25

Dane

Held by a string, Dane found herself in the dark plane again, suited up and gazing down through the slight windows, glimpsing the hungry fires miles below. The confinement, she told herself, was allowed only temporarily. That was the only way she’d make it through. The convincing was much like the running when one had no stamina left to go on. Only five more minutes. You can endure any hard task when you know how long it will take, when you have the knowledge it’s only temporary. Only this time it was different. Much different. This time it was a forest of concrete buildings below them. The flight had lasted a few hours and the drone of the plane had most of them falling asleep just after takeoff, like a bunch of newborns in a car seat, except for Dane. She watched Cal’s head bob to the side of his shoulder. She watched the drool strings deploy to his coat below and when Tuck caught her watching Cal, he made that same undeniable eye contact again with a slow shake of his head subtly, but without a doubt, no. His message loud and clear. Whatever you’re thinking, don’t do this thing, the look said.

Respecting Tuck was easy. He was an honorable man. But Dane no longer took orders from honorable men, or otherwise. Dane Talbot didn’t take orders. She just allowed others to tell her what to do for a limited time. Dane Talbot looked for distractions now…to get even. To get back at those that had done her wrong. And this…was just practice. Her motives, at the moment, were pest control and nothing more. She couldn’t leave Cal in place, not after what he’d done to Rebecca and not after the failed and broken system put him back in their midst. No, Cal had to go before she could leave. No one else would get justice for Rebecca or for the other women he’d likely prey upon in the future or those he’d created nightmares for in the past. No one, not even Matthew, had the strength to do what needed doing.

Filing out of the plane, the wind whipped at her clothing, carrying a burning scent burrowing deep into the fibers. Only this burning odor was different than what they were used to with forest fires. This one smelled more like burning oil, burning old mattresses, burning flesh and despair. She kept trying to huff it out of the lining of her nose and throat, to no avail. It wasn’t a pleasant smell like the burning of a forest of pine or cypress. This was something you wanted off you quickly. Off your skin. Out of your hair and yet, in an instant she’d dive into the acrid smoke, gliding through the misery of the failed concrete forest of man. Down between the buildings where the term light at the end of the tunnel took on a whole new meaning.

Surviving this city, any city, was just that…survival, especially when it was on fire and there existed no route of escape.

Landing with a thud between the buildings, as her predecessor had before her, she ran forward a few steps to let the chute glide down behind her and quickly unclasped her gear, automatically going into her routine after landing.

“Dane!” Matthew called back to her. “You’re over here with us.”

After packing up, she ran with her gear jostling against her frame.
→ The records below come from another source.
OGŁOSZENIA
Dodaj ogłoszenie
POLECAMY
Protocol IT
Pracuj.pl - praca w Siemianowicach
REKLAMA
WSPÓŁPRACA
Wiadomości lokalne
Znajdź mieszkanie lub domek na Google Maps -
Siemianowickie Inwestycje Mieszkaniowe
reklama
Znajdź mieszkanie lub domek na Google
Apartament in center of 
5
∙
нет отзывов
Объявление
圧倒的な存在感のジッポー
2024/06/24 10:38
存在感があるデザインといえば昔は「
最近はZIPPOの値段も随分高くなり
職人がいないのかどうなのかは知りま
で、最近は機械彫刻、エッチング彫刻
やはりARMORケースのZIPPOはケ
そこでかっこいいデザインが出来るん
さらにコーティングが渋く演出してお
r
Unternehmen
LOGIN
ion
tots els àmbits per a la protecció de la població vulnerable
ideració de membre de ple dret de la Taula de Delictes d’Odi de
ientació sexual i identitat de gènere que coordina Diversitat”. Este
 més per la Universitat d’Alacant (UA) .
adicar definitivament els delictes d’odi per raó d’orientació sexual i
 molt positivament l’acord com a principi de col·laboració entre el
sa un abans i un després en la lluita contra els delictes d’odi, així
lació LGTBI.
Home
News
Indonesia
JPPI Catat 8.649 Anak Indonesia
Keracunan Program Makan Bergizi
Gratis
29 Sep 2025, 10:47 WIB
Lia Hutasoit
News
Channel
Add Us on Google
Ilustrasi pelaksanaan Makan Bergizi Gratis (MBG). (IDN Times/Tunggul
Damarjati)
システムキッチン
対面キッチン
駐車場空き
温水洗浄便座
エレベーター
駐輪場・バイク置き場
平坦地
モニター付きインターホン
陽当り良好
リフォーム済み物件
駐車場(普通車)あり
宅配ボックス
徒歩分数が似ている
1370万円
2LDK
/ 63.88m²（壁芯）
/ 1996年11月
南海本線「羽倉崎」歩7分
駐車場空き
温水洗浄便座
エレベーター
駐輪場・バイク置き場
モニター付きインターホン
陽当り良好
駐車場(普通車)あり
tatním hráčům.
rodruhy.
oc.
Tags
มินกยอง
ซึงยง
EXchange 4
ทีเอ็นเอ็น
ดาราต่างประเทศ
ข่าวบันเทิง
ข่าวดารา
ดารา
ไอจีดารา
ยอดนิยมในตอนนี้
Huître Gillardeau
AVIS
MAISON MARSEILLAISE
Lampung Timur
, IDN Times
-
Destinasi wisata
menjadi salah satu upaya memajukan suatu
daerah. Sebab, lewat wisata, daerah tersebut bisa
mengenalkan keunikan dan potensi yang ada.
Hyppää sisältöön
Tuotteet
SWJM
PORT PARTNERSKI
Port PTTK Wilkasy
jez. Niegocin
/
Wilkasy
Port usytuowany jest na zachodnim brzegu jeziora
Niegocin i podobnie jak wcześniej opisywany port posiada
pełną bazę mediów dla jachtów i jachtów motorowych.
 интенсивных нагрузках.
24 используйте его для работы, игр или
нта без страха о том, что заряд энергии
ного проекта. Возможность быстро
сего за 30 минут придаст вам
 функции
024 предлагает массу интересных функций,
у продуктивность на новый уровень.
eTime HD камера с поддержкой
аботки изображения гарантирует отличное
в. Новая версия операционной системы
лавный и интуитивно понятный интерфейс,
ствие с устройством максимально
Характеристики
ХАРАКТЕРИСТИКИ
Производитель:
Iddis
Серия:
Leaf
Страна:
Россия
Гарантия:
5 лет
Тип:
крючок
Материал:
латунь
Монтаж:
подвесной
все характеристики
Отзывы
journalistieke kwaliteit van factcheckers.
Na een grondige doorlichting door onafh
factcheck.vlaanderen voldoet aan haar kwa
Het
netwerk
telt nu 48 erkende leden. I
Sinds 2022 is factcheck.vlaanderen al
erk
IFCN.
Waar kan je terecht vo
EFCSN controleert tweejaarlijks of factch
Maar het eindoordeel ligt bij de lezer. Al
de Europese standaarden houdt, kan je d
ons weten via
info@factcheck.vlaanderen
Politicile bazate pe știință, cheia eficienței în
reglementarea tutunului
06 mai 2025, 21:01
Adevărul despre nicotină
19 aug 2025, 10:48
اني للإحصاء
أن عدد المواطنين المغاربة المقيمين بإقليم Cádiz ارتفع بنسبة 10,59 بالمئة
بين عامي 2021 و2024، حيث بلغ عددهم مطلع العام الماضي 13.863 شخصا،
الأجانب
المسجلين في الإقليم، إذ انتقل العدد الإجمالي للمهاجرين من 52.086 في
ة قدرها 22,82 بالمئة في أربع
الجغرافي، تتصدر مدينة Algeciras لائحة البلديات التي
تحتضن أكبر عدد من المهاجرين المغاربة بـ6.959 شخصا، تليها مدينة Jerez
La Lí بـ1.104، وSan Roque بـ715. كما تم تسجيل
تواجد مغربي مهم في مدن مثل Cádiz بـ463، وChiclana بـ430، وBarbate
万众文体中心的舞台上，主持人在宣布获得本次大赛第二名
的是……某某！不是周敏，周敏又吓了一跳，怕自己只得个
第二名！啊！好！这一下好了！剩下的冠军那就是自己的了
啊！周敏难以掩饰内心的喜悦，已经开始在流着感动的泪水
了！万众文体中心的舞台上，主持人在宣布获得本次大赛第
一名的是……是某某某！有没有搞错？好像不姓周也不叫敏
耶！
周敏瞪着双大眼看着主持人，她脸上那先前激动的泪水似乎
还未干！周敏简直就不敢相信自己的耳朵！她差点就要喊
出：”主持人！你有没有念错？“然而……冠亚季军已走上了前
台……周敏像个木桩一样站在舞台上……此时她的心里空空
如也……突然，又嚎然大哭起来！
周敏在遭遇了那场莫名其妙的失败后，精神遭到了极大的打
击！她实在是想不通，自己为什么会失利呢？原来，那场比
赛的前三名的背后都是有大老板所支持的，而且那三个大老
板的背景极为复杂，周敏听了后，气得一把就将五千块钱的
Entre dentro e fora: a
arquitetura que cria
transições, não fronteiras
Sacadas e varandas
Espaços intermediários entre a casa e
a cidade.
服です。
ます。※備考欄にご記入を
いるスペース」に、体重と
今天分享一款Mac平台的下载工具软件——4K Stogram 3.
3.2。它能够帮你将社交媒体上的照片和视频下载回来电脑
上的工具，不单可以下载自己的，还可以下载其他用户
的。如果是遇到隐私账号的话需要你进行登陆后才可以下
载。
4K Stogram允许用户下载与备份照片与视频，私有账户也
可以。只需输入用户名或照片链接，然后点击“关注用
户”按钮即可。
They held their Pulaski axes for chopping at closed doors and debris this time, not cutting lines on a forest floor. This was different, but they were also armed with wrenches and hoses sent down before them. They quickly linked up to hydrants or what few water trucks made it through, yelled out commands and started. More teams arrived behind them and soon all she saw were firefighters in action, with guards watching their backs.

“How’s that working out?” she yelled to Matthew with a tilt of her head at the assembly of men clad in camo holding guns.

“Hell if I know. I’m trying to pretend we don’t need them,” he yelled back over the din.

She and Matthew worked well as a team. This time they had four others along with them, including Owen. Matthew was the team lead even though Dane could do the job. She didn’t want the job as leader. She had no desire to give orders and if anyone came up with that idea, she’d stepped back into the crowd. She was capable…she just didn’t want the responsibility. Existing in a useful setting was her only purpose…not climbing the ranks—that she was happy to leave to the others.

When she had a quick second, Dane looked around her. She searched for Tuck. Where Tuck was, Cal too should be nearby, but Matthew caught her and shook his head.

Why was everyone always telling her no? Didn’t they understand she had to do this thing? No one else was going to do what needed to be done.

As if he read her mind and understood, Matthew gave her a sympathetic look and mouthed, “Not yet.”

Instead, she returned her attention back to the task at hand. They couldn’t afford diverted attention soon. She knew this. There was chaos all around them. They’d hooked up to the nearby fire hydrant and fought the flames on the first floor of what used to be a department store. The walls protested and groaned out as if in pain while the flames licked farther up, ruthlessly spreading.

“Hurry up!”

Where they worked in silence, as a team in the lit forest, here they were out of their preferred environment. They were all trained in structure fires before they were ever allowed to become smokejumpers but being suddenly thrust into an enclosure with walls once again took away the freedom of fighting a fire on their own terms. Suddenly walls were in a given space. Stairs. The oxygen itself was more limited, without a breeze through the trees or an extra place to run from the flames.